Stone Sour: Hydrograd
Modern Metal
Roadrunner Records/Warner
30.06.2017
www.stonesour.com

Tracklist:

  1. Ysif
  2. Taipei/Allah Tea
  3. Knievel Has Landed
  4. Hydrograd
  5. Song #3
  6. Fabuless
  7. Witness Trees
  8. Rose Red Violent Blue (This Is Dumb & So Am I)
  9. Thank God It´s Over
  10. St. Marie
  11. Mercy
  12. Whiplash Pants
  13. Friday Knights
  14. Somebody Stole My Eyes
  15. When The Fever Broke

Rund vier Jahre warten wir auf ein musikalisches Lebenszeichen (ich lasse bewusst die beiden Cover-EP´s „Meanwhile In Burbank…“ und „Straight Outta Burbank…“ von 2015 mal außen vor), um mit den Worten „Hallo, you Bastards“ auf der neuen Langrille „Hydrograd“ begrüßt zu werden. Sehr freundlich…

Natürlich ironisch gemeint, aber die Freude darüber, dass Stone Sour zurück sind, hält sich bei mir eher in Grenzen. Die letzten beiden Werke „House Of Gold & Bones – Part 1 & 2“ hatten zwar ihre Momente und war auch cool, dass ein Haus aus den Hüllen der beiden Scheiben gebaut werden konnte, doch aus musikalischer Sicht, waren sie eher düster und hatten nur wenige Glanzmomente.
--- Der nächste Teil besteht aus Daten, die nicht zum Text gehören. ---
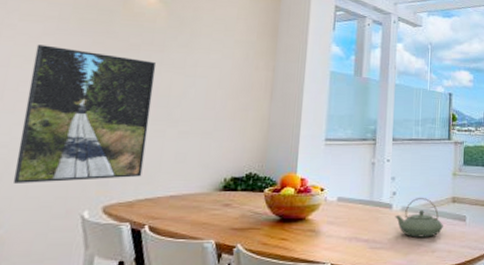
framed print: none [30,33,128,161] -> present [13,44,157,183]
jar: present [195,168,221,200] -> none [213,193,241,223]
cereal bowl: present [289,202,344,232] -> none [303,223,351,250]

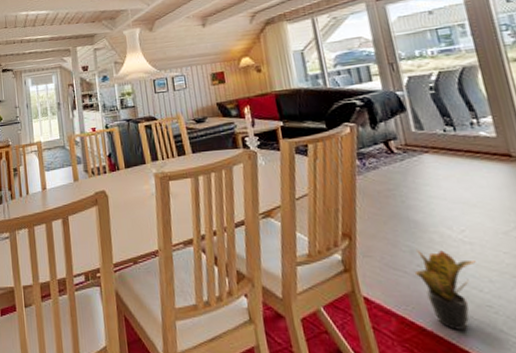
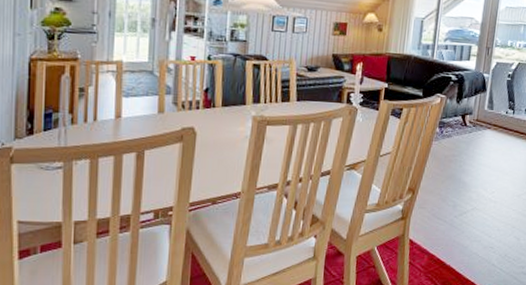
potted plant: present [414,249,476,330] -> none [451,204,494,264]

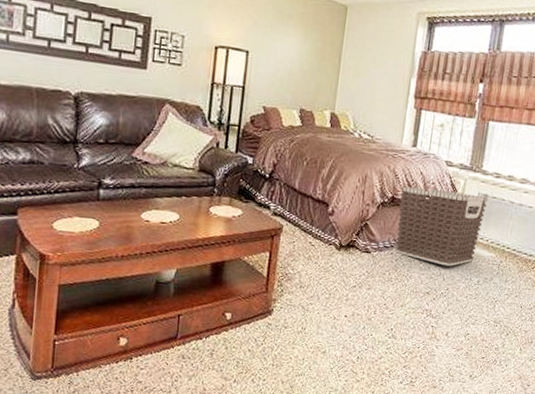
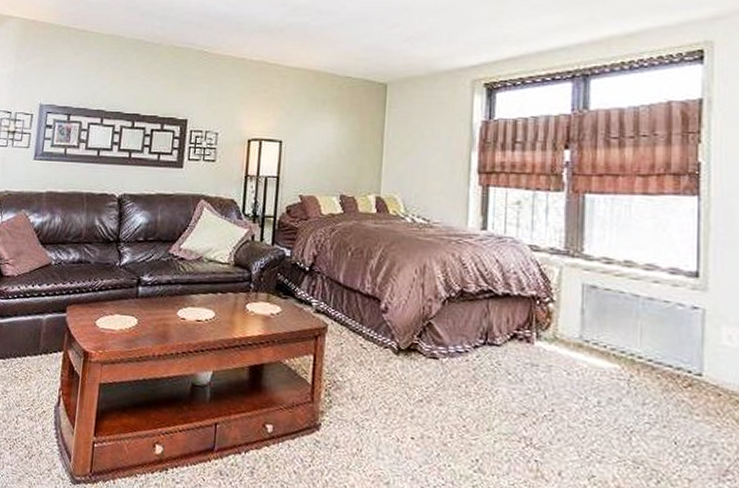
clothes hamper: present [396,186,487,267] -> none [471,277,597,380]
Dazu noch der Abgang von Gitarrist James „Jim“ Root, der etwas fragwürdig über die Bühne ging und einen entsprechend faden Beigeschmack hinterließ wie dieser Kindergartenstreit zwischen Chad Kroeger (Nickelback) und Corey Taylor der herrlich als PR-Kampagne fungiert ist einfach nur lächerlich.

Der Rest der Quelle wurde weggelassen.